The PVS are precomputed and the maps have been optimally segmented so that Quake never has to bother with portals. It is well possible that portals are used in the preprocessing step, although they might as well use a costly brute force method like casting rays of light and see what walls are lit.

For id's latest game Rage, I realized that it's largely based on the same engine. Rage's texturing is awesome (read my previous post) but the way the corridors and halls work are still the same as before. DOOM3 and Rage feature very high polygon count environments but the trick is, they are still simple blocky corridors. A player can never climb on or crawl under pipes that run along the walls, revealing the fact that the player is in reality walking through a crude maze of invisible walls with some very detailed visuals situated behind those plexiglass walls.

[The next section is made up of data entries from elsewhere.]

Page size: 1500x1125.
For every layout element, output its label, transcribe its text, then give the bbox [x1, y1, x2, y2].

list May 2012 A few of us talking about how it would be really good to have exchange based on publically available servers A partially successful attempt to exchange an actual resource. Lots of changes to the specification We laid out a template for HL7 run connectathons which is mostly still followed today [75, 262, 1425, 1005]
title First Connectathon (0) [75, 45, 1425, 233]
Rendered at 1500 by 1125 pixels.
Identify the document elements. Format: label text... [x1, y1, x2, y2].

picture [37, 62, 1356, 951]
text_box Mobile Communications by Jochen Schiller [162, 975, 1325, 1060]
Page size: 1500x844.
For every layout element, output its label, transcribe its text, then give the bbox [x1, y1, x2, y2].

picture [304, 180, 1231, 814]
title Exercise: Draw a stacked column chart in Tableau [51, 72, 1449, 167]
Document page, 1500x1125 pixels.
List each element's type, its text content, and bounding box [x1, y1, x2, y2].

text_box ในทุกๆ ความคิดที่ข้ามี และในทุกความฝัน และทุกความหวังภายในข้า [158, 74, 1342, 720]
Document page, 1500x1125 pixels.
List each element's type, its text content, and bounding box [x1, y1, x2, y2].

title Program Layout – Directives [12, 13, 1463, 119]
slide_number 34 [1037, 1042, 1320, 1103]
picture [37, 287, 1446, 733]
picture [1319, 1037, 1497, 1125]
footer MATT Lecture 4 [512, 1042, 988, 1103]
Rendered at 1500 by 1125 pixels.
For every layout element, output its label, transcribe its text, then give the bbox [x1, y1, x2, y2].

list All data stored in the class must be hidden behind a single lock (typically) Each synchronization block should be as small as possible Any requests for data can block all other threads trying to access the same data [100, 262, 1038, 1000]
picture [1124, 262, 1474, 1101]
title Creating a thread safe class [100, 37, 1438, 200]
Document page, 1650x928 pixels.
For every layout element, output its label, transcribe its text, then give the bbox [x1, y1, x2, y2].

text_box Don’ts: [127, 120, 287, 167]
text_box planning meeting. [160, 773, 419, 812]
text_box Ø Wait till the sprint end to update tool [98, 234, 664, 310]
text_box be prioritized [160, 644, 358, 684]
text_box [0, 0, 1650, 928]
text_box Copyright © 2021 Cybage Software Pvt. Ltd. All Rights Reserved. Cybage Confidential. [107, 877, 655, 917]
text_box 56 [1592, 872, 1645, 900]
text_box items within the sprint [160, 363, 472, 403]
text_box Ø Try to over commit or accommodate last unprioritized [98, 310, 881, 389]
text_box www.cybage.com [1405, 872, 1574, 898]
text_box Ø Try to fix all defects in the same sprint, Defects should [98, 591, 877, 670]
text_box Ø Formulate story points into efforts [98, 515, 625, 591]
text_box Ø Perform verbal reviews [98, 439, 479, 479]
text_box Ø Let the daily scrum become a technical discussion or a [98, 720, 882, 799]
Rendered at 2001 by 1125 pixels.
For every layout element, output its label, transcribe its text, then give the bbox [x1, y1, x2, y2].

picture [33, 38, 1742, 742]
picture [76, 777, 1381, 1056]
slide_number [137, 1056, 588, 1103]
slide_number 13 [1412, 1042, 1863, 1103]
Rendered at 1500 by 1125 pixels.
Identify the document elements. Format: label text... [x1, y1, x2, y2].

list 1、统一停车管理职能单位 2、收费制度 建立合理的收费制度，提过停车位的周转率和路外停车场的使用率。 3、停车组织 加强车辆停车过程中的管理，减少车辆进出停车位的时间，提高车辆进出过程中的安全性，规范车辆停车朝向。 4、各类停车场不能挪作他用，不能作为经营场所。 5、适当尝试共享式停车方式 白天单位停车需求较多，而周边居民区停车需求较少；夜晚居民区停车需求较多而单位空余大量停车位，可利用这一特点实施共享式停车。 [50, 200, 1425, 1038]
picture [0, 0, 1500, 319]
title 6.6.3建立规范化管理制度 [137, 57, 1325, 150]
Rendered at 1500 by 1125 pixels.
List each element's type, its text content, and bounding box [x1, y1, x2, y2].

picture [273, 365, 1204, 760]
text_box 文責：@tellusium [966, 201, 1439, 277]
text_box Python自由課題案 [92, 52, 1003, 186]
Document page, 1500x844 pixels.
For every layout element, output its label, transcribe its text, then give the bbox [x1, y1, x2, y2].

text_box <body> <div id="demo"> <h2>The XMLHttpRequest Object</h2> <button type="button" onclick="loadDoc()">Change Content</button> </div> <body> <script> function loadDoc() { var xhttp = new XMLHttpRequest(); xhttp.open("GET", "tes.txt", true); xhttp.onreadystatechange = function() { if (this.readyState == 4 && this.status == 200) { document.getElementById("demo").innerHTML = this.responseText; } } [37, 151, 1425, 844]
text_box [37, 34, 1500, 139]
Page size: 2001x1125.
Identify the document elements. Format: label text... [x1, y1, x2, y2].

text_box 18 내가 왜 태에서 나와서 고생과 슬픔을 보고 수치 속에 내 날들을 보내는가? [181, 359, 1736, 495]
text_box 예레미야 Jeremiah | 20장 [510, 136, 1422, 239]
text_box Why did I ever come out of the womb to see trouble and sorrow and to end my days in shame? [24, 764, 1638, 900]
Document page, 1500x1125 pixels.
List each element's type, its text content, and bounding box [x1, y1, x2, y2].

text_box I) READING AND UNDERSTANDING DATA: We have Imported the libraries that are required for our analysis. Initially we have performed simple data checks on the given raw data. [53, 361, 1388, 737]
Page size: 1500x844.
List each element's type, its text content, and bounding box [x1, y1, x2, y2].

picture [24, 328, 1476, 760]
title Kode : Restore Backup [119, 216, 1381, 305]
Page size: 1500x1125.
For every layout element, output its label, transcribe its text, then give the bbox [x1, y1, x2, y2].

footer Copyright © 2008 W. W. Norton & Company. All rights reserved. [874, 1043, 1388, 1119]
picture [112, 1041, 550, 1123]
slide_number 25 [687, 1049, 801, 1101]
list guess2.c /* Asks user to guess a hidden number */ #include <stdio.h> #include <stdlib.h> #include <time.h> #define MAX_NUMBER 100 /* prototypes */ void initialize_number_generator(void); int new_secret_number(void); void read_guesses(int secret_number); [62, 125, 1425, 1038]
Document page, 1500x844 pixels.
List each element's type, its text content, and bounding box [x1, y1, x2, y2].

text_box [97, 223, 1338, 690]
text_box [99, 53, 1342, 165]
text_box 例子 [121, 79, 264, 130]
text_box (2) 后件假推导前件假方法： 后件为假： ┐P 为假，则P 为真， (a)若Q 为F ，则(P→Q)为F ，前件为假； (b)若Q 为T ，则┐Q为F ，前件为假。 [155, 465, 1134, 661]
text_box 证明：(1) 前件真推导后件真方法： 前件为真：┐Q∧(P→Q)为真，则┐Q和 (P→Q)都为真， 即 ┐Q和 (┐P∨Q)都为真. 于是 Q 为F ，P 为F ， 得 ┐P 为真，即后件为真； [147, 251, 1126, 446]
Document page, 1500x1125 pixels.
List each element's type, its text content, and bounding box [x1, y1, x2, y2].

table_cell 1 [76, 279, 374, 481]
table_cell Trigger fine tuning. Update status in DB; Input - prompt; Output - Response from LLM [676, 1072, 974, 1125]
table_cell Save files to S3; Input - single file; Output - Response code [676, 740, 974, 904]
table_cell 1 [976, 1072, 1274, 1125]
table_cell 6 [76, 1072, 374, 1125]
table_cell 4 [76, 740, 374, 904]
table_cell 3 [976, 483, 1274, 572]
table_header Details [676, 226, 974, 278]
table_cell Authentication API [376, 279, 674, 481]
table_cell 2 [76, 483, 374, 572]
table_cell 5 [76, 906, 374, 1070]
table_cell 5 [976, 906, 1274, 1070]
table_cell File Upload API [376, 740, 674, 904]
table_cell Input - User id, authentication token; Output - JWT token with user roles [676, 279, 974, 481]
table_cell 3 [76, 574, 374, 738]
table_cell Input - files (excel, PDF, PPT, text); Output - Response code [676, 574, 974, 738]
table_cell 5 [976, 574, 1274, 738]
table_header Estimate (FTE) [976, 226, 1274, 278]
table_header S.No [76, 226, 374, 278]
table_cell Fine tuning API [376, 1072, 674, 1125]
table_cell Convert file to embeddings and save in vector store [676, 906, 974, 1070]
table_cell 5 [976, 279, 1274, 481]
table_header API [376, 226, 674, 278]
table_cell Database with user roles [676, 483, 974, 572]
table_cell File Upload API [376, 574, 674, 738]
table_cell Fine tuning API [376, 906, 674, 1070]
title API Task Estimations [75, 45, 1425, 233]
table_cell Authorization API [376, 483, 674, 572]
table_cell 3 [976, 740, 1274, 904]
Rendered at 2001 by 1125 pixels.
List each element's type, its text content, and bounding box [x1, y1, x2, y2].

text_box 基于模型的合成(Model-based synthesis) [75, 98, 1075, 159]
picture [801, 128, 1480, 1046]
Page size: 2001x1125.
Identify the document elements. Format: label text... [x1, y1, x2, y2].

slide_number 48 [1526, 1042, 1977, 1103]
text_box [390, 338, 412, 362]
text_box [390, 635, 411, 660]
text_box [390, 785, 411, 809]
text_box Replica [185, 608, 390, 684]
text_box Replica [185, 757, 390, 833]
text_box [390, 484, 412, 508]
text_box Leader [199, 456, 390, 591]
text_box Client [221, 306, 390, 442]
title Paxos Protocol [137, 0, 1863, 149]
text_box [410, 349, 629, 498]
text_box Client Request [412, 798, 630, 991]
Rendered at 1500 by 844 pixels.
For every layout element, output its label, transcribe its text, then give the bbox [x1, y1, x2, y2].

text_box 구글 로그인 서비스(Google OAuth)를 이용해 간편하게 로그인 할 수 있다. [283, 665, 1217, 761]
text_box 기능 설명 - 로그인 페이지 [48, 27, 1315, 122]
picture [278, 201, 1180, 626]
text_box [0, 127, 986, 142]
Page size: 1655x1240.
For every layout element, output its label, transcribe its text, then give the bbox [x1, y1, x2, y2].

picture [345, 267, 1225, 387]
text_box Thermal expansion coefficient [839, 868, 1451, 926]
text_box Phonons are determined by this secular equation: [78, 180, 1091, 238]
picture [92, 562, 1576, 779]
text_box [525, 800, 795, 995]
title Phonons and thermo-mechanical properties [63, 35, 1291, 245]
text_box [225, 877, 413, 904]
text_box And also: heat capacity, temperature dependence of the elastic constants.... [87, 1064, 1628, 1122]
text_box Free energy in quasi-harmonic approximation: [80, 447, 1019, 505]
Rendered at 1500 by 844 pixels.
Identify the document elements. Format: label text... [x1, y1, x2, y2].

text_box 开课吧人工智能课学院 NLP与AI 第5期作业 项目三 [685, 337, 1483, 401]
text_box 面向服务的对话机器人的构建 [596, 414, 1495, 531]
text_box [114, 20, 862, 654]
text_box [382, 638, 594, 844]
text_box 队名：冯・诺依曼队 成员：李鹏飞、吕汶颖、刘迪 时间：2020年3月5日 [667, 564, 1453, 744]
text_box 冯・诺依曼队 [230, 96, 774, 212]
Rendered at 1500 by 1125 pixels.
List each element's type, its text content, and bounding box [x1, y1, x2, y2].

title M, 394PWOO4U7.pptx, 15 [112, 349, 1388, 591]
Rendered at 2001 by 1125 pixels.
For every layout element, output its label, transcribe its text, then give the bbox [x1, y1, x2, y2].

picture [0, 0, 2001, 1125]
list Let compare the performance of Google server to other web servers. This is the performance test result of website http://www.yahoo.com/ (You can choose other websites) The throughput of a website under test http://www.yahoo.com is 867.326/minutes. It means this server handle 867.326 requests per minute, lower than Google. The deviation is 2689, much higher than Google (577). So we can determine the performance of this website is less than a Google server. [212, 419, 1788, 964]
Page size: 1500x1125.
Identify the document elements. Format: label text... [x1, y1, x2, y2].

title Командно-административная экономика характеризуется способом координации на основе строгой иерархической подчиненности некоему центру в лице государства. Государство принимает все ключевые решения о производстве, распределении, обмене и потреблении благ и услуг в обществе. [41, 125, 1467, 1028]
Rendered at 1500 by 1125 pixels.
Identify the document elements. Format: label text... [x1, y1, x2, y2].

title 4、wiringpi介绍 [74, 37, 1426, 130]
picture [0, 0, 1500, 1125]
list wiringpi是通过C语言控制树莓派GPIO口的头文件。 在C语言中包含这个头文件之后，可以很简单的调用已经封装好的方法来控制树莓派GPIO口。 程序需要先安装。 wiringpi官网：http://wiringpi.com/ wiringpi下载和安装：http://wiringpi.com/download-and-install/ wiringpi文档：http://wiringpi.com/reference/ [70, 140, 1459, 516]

The game's rendering engine deals with a small collection of flat walls per sector and selects which walls to render. Each flat wall has a property that points to the complex geometry that the player is about to see. The engine then sends that geometry to the GPU and the result is a highly detailed 3D scene for a very low cost of CPU power.

For further reading on portal engines I recommend flipcode's articles on Building a 3D Portal Engine. I have to say it is doubtful that any modern game today uses a true portal renderer. That aside, it is an interesting way of looking at the problem and flipcode's articles are a fun and educational read.